§ Задания
1. Перепишите фрагмент текста о переводе «Юань чао ми ши» — всё начиная с «Настоящее введение к» и вплоть до «независимость от переводчика.», — поставив «тщательной работы» вместо «добросовестного труда».
2. Допишите следующую часть текста о переводе «Юань чао ми ши», начав сразу после его последнего предложения.

§ Текст для чтения
○ ○ ○ ○ ○ ○ ○
При переводе на русский язык Юань чао ми ши, употреблено было старание сохранить в возможной точности речь подлинника. Я присоединил филологические и другие, какие мог сделать, пояснения для полного уразумения текста, имея в виду не столько соглашение рассказа Юань чао ми ши с другими сказаниями, сколько разъяснение рассказываемых в ней событий.
Настоящее введение к моему переводу может показаться длинным, как и примечания мои к тексту мелочными; но я считаю подобные подробности необходимым условием добросовестного труда и желаю поставить читателя в полную независимость от переводчика.
Перевод
Вначале, предками Монгольского дома12 были: небом рожденный13 бурый волк, да сивая лань14; сочетавшись между собою, они вместе переплыли воду, называемую Тэн-ги-сы15, достигли вершины реки, называемой Онань, и поселились у горы16 по имени Бурхань17; здесь они произвели на свет человека, по имени Батачихань18.
○ ○ ○ ○ ○ ○ ○
§ Набор записей
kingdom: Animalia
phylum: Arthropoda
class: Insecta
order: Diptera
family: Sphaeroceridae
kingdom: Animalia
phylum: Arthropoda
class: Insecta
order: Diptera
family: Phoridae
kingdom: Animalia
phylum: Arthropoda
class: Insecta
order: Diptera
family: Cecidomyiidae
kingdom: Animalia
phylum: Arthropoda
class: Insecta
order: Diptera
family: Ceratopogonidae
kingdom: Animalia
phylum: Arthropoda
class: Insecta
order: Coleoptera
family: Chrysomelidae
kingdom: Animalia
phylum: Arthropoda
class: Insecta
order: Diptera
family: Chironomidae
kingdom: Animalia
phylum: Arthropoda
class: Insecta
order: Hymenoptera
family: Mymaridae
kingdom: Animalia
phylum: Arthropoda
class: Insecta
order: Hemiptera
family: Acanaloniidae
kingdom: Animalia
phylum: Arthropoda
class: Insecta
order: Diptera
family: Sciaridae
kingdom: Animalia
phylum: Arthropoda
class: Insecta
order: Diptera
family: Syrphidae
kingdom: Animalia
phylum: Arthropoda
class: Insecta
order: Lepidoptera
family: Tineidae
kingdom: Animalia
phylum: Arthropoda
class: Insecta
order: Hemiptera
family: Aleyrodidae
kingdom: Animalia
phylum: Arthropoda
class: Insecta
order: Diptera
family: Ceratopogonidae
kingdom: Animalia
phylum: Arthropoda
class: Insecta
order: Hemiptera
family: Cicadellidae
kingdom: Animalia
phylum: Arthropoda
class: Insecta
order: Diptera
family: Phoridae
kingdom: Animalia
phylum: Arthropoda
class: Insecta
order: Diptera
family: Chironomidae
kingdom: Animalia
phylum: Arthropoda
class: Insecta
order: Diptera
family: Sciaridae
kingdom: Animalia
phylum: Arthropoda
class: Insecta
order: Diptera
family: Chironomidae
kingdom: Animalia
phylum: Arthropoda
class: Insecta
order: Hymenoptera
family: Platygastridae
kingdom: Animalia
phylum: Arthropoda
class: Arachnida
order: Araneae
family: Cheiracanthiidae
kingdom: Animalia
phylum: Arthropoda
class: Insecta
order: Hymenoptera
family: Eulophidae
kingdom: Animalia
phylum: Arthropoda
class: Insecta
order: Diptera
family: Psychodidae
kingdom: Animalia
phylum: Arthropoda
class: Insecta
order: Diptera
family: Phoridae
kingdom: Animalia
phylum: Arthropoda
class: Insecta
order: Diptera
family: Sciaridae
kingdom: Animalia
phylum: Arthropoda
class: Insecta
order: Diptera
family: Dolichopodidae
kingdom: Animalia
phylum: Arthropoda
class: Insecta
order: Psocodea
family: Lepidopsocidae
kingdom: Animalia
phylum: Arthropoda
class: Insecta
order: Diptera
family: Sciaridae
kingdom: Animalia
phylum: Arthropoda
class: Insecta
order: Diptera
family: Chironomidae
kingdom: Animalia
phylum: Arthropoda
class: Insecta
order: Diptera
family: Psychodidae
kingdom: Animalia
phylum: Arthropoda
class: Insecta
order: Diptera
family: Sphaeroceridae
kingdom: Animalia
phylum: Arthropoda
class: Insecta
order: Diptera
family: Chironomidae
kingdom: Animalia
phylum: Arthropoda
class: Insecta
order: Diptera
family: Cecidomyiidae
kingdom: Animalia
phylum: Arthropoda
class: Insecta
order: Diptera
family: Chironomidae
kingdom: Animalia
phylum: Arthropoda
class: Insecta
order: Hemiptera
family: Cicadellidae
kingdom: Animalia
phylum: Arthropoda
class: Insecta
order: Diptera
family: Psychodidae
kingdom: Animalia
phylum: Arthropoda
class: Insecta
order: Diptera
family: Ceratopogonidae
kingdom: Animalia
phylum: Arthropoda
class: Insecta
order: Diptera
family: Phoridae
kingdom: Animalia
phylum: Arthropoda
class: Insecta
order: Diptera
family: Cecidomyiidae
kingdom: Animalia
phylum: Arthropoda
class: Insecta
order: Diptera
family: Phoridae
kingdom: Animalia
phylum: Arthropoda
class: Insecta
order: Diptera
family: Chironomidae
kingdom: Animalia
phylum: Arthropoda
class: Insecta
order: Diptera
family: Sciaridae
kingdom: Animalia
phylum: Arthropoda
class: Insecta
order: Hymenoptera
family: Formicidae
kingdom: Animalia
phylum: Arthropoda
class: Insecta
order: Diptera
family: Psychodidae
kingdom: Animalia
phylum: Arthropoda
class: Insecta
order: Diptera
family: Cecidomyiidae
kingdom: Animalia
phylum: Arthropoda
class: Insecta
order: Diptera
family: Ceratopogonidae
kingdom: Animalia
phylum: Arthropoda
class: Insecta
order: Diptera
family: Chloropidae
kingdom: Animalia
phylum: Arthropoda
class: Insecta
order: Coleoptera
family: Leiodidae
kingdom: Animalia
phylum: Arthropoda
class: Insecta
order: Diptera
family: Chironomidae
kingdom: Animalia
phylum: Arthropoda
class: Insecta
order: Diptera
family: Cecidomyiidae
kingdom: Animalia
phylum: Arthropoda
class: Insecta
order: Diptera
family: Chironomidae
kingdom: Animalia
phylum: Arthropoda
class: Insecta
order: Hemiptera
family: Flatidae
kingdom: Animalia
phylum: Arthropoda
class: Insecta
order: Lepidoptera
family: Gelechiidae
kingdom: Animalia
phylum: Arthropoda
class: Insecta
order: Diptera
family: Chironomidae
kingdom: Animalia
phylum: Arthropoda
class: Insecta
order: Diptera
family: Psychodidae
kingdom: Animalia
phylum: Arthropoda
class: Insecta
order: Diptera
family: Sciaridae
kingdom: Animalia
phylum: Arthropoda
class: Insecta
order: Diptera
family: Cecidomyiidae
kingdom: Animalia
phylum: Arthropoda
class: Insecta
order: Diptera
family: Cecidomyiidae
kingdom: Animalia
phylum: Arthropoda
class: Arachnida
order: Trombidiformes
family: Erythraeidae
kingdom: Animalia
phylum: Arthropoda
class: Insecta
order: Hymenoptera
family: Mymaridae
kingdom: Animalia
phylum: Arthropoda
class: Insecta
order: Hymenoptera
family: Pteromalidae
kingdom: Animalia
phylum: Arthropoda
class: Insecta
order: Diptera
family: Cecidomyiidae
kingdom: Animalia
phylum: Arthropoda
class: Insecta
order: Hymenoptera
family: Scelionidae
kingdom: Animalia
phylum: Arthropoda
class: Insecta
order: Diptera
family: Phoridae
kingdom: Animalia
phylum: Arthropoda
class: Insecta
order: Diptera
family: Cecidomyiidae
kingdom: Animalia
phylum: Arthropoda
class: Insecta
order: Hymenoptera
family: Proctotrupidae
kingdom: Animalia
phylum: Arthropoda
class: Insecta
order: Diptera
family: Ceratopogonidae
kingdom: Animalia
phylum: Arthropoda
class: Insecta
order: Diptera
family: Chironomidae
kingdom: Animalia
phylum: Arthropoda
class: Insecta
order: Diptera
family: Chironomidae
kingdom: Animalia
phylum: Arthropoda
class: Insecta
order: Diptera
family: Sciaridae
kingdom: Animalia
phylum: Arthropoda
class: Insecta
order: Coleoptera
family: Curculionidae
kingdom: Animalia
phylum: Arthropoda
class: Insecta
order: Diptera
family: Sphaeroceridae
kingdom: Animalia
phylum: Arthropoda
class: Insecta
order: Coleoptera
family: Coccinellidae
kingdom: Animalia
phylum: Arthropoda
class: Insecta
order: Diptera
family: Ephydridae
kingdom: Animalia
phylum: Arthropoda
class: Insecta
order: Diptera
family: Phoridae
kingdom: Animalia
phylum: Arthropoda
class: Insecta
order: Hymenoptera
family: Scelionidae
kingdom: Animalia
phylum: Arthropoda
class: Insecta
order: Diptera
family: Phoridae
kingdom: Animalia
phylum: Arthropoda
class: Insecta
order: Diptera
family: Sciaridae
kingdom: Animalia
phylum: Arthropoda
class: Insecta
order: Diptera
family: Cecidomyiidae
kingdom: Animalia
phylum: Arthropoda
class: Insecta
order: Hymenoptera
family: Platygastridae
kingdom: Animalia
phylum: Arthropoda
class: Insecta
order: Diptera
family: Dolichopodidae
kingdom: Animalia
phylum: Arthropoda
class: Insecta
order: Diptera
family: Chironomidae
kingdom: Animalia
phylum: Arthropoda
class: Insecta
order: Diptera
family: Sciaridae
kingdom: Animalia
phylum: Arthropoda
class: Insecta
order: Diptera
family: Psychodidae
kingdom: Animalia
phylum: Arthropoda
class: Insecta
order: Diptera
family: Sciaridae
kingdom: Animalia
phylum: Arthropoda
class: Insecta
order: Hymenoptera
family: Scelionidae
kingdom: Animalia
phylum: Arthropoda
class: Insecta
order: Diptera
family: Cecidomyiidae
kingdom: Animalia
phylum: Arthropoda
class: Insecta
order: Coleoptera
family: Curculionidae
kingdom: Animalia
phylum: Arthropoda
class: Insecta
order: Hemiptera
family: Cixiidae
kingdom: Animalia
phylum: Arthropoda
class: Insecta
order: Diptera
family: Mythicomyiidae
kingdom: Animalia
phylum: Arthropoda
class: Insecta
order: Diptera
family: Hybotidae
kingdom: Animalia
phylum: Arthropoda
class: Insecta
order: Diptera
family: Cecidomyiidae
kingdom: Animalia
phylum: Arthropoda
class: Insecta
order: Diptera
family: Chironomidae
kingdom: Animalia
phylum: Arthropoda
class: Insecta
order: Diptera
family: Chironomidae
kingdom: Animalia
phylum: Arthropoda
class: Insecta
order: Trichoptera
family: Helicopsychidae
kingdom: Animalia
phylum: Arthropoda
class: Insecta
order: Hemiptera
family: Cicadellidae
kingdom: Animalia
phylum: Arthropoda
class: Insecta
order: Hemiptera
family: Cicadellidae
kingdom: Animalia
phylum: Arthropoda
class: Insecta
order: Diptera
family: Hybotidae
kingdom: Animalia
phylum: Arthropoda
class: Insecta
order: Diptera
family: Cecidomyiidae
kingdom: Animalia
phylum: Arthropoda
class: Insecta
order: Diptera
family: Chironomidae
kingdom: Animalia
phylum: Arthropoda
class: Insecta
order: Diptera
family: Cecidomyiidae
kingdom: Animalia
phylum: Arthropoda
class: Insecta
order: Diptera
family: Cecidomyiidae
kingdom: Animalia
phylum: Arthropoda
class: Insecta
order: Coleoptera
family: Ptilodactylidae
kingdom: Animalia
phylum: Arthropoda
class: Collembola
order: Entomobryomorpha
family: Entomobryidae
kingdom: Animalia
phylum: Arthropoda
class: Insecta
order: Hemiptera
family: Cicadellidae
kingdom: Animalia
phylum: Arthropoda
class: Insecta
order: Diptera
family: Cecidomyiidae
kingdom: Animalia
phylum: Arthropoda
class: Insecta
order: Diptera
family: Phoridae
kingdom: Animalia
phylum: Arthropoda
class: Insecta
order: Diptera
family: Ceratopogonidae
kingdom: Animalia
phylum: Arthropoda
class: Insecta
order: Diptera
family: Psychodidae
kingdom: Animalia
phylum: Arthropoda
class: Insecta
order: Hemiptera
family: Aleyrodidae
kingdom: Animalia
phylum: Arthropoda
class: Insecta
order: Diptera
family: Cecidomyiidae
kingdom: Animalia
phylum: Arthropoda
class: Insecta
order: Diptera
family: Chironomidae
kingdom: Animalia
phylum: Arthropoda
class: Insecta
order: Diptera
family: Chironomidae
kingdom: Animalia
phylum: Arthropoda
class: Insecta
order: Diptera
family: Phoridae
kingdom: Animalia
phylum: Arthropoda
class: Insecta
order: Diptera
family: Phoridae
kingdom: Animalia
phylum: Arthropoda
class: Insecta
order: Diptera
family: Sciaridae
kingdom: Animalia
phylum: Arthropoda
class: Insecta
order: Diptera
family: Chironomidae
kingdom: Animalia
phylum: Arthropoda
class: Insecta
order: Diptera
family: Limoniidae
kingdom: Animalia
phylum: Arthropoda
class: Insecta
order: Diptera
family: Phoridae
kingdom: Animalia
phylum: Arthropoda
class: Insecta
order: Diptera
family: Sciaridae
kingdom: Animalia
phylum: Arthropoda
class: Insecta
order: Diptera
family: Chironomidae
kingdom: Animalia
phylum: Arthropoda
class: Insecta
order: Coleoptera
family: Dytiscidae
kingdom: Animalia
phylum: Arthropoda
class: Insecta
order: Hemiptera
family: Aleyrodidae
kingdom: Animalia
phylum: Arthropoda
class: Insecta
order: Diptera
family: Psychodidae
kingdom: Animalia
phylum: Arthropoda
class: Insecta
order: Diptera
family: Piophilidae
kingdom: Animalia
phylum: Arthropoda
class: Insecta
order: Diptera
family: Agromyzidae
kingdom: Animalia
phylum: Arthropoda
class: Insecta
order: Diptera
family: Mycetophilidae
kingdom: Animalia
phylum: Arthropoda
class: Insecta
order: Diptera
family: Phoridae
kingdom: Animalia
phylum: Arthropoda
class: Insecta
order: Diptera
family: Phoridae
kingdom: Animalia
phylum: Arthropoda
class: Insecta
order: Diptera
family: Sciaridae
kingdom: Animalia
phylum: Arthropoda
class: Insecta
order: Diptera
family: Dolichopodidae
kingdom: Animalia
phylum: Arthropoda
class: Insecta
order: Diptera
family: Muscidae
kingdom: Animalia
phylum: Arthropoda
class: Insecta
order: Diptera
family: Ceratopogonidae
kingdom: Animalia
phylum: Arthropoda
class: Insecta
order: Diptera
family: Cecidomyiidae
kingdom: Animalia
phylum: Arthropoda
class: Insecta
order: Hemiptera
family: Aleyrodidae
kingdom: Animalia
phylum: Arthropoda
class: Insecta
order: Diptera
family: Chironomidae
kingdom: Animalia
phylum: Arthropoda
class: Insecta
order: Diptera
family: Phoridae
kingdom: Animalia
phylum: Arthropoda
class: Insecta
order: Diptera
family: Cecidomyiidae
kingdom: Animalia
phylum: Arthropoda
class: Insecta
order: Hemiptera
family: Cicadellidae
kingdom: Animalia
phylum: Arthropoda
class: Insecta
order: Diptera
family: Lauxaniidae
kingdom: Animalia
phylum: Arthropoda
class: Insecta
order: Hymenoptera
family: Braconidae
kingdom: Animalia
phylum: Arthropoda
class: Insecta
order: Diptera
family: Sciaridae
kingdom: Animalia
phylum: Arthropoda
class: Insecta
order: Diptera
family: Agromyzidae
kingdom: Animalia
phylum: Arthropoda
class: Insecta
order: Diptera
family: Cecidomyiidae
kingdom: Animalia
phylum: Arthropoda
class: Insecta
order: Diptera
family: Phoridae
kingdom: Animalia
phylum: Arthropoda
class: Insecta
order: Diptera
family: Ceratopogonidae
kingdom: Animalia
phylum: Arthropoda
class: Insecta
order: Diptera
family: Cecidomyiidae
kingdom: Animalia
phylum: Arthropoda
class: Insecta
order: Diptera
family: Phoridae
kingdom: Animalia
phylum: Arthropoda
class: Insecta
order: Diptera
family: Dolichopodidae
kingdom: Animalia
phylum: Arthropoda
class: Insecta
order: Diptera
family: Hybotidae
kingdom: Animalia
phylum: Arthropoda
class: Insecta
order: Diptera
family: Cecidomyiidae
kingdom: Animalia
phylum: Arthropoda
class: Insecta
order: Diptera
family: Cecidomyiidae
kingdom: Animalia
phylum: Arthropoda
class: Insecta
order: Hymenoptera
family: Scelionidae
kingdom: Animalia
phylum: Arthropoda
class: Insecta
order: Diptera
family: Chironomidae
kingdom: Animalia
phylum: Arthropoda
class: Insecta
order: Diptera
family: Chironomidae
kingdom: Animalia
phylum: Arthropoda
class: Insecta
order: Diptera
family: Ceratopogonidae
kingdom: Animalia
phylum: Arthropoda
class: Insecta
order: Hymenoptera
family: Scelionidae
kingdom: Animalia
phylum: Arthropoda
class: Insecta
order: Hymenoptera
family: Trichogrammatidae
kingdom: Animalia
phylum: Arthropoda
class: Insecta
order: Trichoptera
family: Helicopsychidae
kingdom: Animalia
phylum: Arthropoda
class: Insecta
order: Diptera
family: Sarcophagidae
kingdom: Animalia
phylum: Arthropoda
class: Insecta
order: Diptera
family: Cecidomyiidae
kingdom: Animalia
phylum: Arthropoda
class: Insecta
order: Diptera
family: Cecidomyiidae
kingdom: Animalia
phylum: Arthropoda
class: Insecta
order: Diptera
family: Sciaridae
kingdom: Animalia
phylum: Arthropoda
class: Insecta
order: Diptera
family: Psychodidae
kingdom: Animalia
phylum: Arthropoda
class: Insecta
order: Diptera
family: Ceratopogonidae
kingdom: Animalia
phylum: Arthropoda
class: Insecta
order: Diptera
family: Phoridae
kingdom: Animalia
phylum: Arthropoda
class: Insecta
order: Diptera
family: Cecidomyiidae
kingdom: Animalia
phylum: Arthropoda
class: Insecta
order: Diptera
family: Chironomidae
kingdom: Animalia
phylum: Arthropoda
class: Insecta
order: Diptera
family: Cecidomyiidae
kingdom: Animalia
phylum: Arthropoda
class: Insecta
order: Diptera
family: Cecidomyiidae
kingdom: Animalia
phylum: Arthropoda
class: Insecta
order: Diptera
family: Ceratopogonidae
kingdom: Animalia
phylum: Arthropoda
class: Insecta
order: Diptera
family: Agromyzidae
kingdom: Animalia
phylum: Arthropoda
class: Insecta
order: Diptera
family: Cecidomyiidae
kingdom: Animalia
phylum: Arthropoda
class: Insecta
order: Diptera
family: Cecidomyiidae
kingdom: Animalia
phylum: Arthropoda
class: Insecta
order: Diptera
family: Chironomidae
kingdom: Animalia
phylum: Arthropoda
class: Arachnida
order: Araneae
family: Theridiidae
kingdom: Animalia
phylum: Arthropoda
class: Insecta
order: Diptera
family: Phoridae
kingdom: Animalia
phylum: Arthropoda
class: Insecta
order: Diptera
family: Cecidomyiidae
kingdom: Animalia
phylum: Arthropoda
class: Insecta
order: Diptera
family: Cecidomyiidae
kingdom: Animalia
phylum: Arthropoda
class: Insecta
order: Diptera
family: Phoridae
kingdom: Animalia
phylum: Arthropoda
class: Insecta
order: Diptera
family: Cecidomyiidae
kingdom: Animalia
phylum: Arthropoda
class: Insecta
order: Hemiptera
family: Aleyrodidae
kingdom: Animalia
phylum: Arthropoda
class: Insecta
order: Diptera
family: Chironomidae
○ ○ ○ ○ ○ ○ ○
§ Итоговые ответы
1.
Настоящее введение к моему переводу может показаться длинным, как и примечания мои к тексту мелочными; но я считаю подобные подробности необходимым условием тщательной работы и желаю поставить читателя в полную независимость от переводчика.

2.
У Батачиханя был сын, по имени Тамача19; у Тамачи – сын, по имени Хоричармергань, у Хоричармерганя – сын Аучжаньбороунь, у Аучжаньбороуня – сын Салихачау, у Салихачау – сын Екэнидунь; у Екэнидуня – сын Синьсочи, у Синьсочи – сын Харчу. У Харчу был сын Борчжигидаймергань; у Борчжигидаймерганя – жена называлась Манхолчжиньхоа; рожденный ею сын, назывался Торохолчжин-боянь. У Торохолчжиня жена называлась Борохчиньхоа; у них был один мальчик20, домашний раб, по имени Боролдайсуялби; были, также, два добрых мерина: один Таир, другой Боро21. У Торохолчжиня родились два сына: Дувасохор и Добэньмергань.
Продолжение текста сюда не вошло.